In both these scenarios, the worst case didn’t happen and I felt somewhat foolish to have thought about them in the way I had. Even after years of self-reflection and personal development, I still tend to think too far ahead of the facts. I remind myself to look at the negative thoughts as what they are and ask myself why the thought occurred in the first place. Sitting with the thoughts, writing them out in my journal, talking about them with someone else or just saying them out loud helps to put things in a more logical perspective. 

The mind’s thoughts are allowed to escape into the world and in turn, my mind is no longer weighed down by them. I realize that there is nothing substantial to support my rogue thoughts, but it is not something I can fix overnight either. The first step is recognition that they are just thoughts, not facts.  

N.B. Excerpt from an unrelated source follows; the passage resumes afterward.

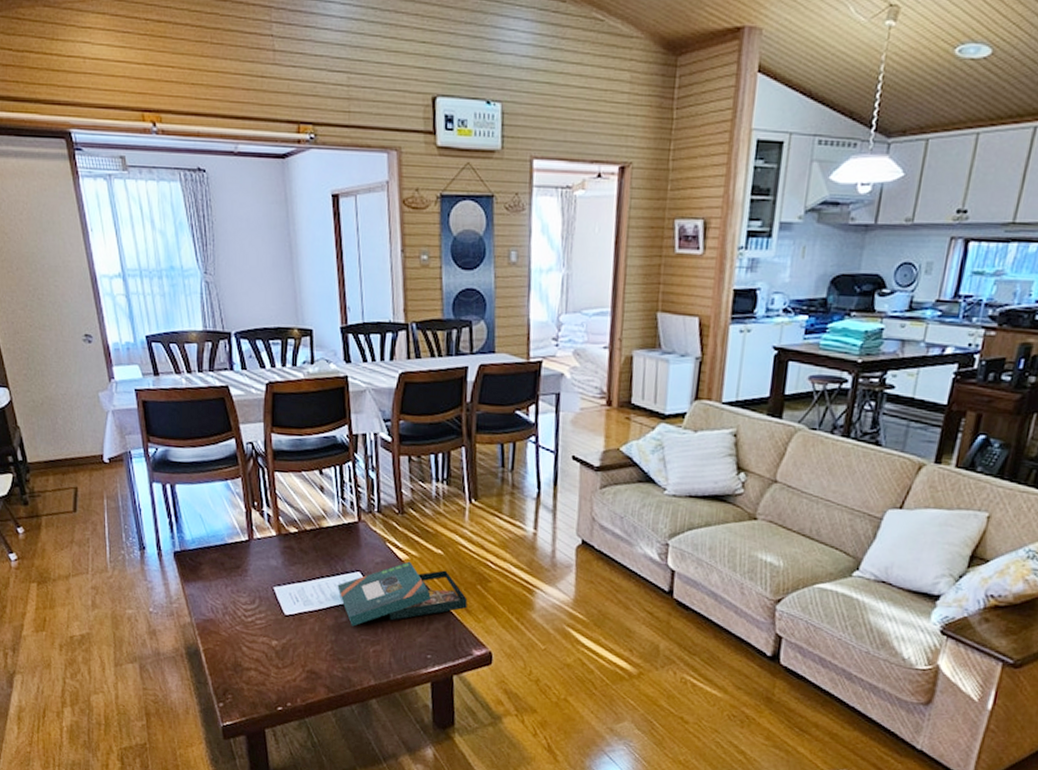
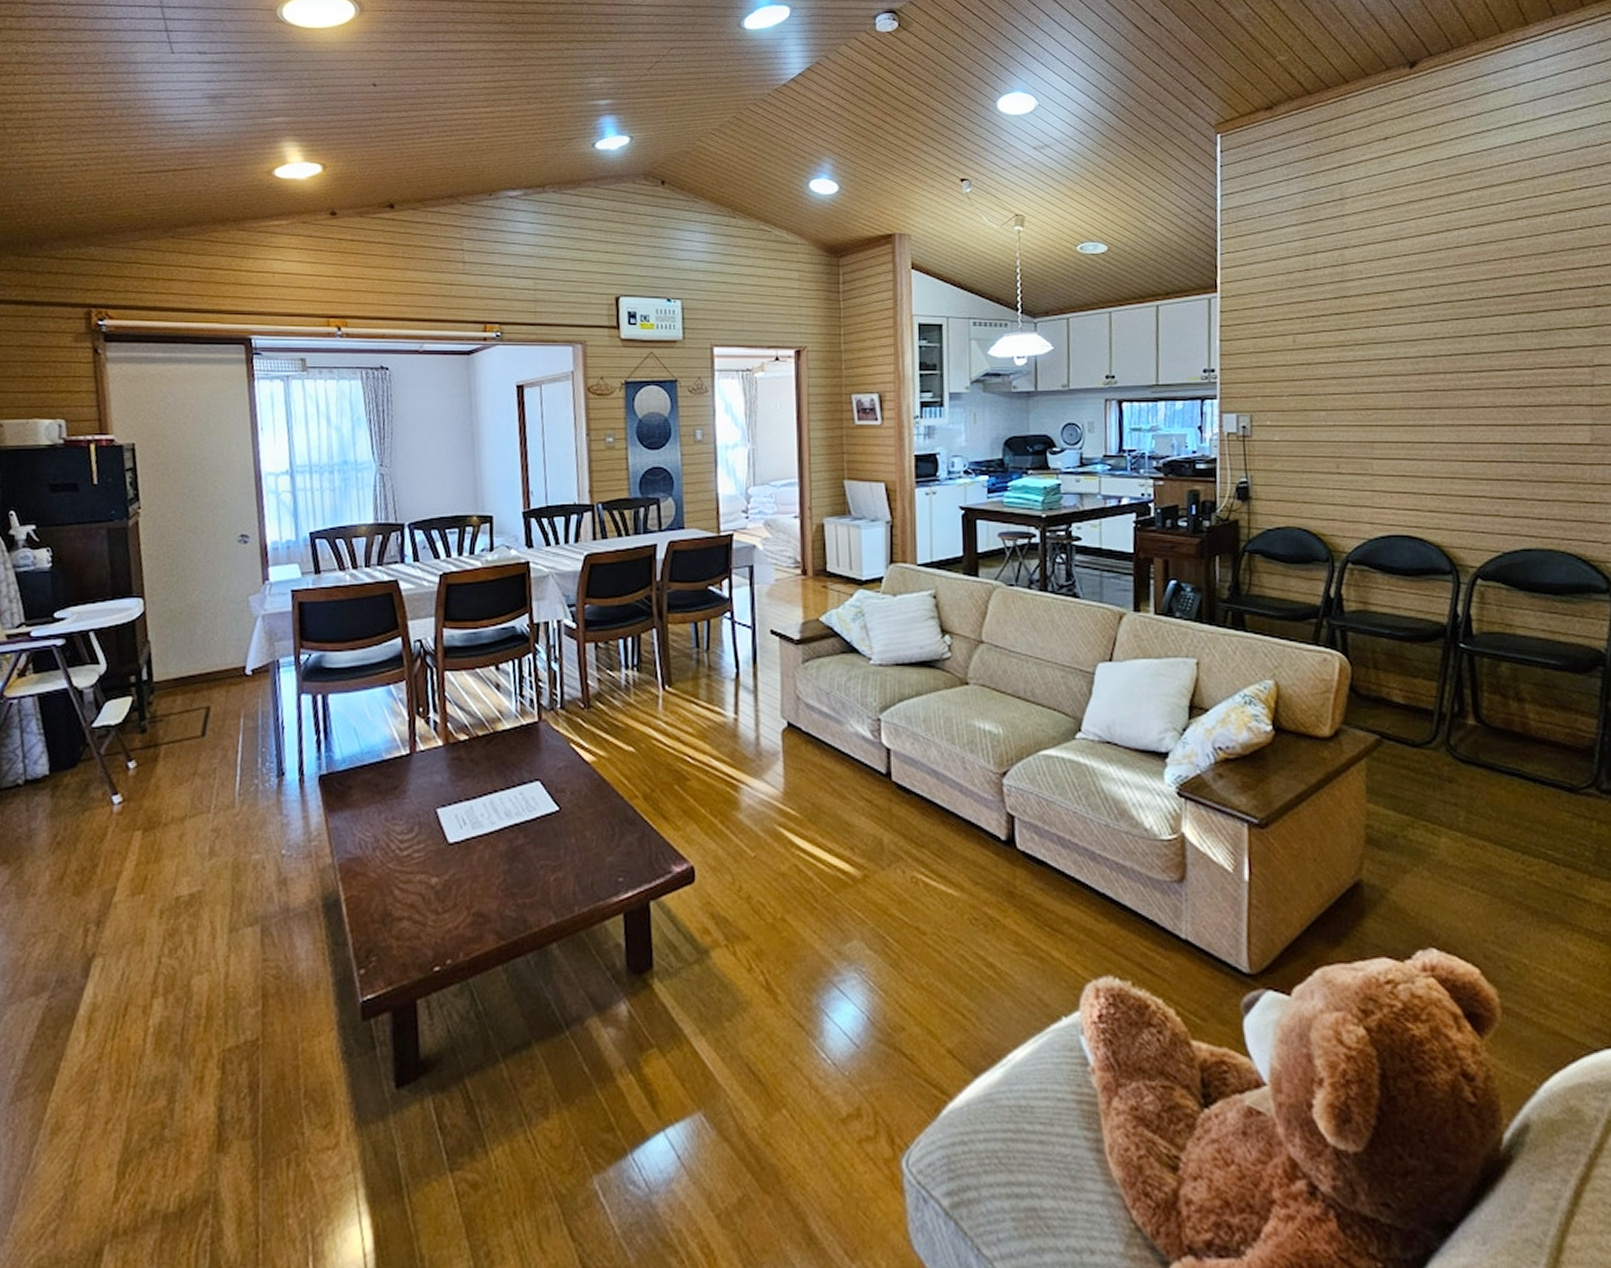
board game: present [337,561,468,627] -> none [513,763,664,850]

I write about journal writing and how powerful it can be in one of another post called, “The Power of Writing” but I’ll reiterate here that journaling is a way to release negative emotions, thoughts, and energy from your mind and body. Research has shown there is a connection between the mind and body and when one tends to go awry, the other one isn’t far behind. Despite sounding like a broken record, I will say that self-care practices do help with separating overthinking and the stress it takes. You don’t have to meditate for 30 minutes, but you can take a few deep breaths for 30 seconds. You don’t have to travel to a far-off yoga retreat to become more centered and aware, but a 10 minute walk in nature might just do the trick.